[GIVEN RECORDS]

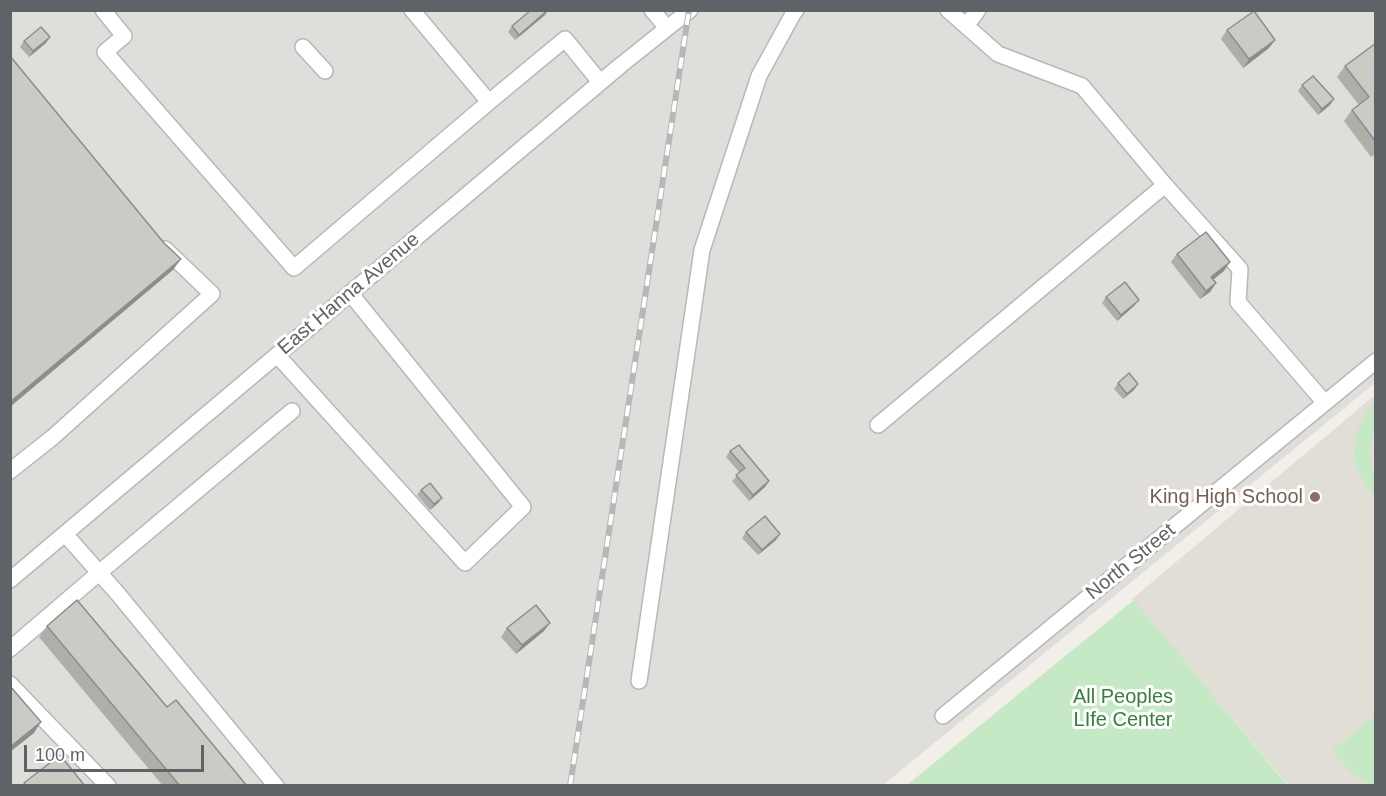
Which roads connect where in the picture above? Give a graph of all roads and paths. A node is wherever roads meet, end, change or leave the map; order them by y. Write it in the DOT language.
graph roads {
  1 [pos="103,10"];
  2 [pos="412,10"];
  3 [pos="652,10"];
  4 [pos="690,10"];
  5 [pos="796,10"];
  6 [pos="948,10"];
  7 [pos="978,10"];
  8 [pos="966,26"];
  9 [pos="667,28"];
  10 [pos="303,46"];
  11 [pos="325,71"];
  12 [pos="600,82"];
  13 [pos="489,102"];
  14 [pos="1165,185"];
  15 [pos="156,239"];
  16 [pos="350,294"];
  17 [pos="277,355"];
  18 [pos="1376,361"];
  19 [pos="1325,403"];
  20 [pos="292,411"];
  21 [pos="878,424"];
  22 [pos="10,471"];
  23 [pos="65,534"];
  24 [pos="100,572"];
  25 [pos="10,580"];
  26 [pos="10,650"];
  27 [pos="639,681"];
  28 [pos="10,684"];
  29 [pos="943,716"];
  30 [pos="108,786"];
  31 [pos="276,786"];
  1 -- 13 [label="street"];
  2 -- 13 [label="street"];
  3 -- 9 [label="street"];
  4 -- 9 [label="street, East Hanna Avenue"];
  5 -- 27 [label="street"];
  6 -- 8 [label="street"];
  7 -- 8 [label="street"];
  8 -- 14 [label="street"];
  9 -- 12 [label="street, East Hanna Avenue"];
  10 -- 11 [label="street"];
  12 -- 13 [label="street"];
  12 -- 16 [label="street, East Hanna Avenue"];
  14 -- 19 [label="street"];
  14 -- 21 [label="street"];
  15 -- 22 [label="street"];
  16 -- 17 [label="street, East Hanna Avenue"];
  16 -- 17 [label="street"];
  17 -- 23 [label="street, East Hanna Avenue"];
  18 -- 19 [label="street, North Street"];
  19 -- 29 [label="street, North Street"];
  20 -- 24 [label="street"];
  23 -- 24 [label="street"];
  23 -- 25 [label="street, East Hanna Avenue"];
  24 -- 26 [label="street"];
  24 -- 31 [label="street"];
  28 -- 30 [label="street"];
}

[/GIVEN RECORDS]

The images are to be left out; every line above should be set down exactly.

Which roads connect where in the picture above? Give a graph of all roads and paths. A node is wherever roads meet, end, change or leave the map; order them by y. Write it in the DOT language.
graph roads {
  1 [pos="103,10"];
  2 [pos="412,10"];
  3 [pos="652,10"];
  4 [pos="690,10"];
  5 [pos="796,10"];
  6 [pos="948,10"];
  7 [pos="978,10"];
  8 [pos="966,26"];
  9 [pos="667,28"];
  10 [pos="303,46"];
  11 [pos="325,71"];
  12 [pos="600,82"];
  13 [pos="489,102"];
  14 [pos="1165,185"];
  15 [pos="156,239"];
  16 [pos="350,294"];
  17 [pos="277,355"];
  18 [pos="1376,361"];
  19 [pos="1325,403"];
  20 [pos="292,411"];
  21 [pos="878,424"];
  22 [pos="10,471"];
  23 [pos="65,534"];
  24 [pos="100,572"];
  25 [pos="10,580"];
  26 [pos="10,650"];
  27 [pos="639,681"];
  28 [pos="10,684"];
  29 [pos="943,716"];
  30 [pos="108,786"];
  31 [pos="276,786"];
  1 -- 13 [label="street"];
  2 -- 13 [label="street"];
  3 -- 9 [label="street"];
  4 -- 9 [label="street, East Hanna Avenue"];
  5 -- 27 [label="street"];
  6 -- 8 [label="street"];
  7 -- 8 [label="street"];
  8 -- 14 [label="street"];
  9 -- 12 [label="street, East Hanna Avenue"];
  10 -- 11 [label="street"];
  12 -- 13 [label="street"];
  12 -- 16 [label="street, East Hanna Avenue"];
  14 -- 19 [label="street"];
  14 -- 21 [label="street"];
  15 -- 22 [label="street"];
  16 -- 17 [label="street, East Hanna Avenue"];
  16 -- 17 [label="street"];
  17 -- 23 [label="street, East Hanna Avenue"];
  18 -- 19 [label="street, North Street"];
  19 -- 29 [label="street, North Street"];
  20 -- 24 [label="street"];
  23 -- 24 [label="street"];
  23 -- 25 [label="street, East Hanna Avenue"];
  24 -- 26 [label="street"];
  24 -- 31 [label="street"];
  28 -- 30 [label="street"];
}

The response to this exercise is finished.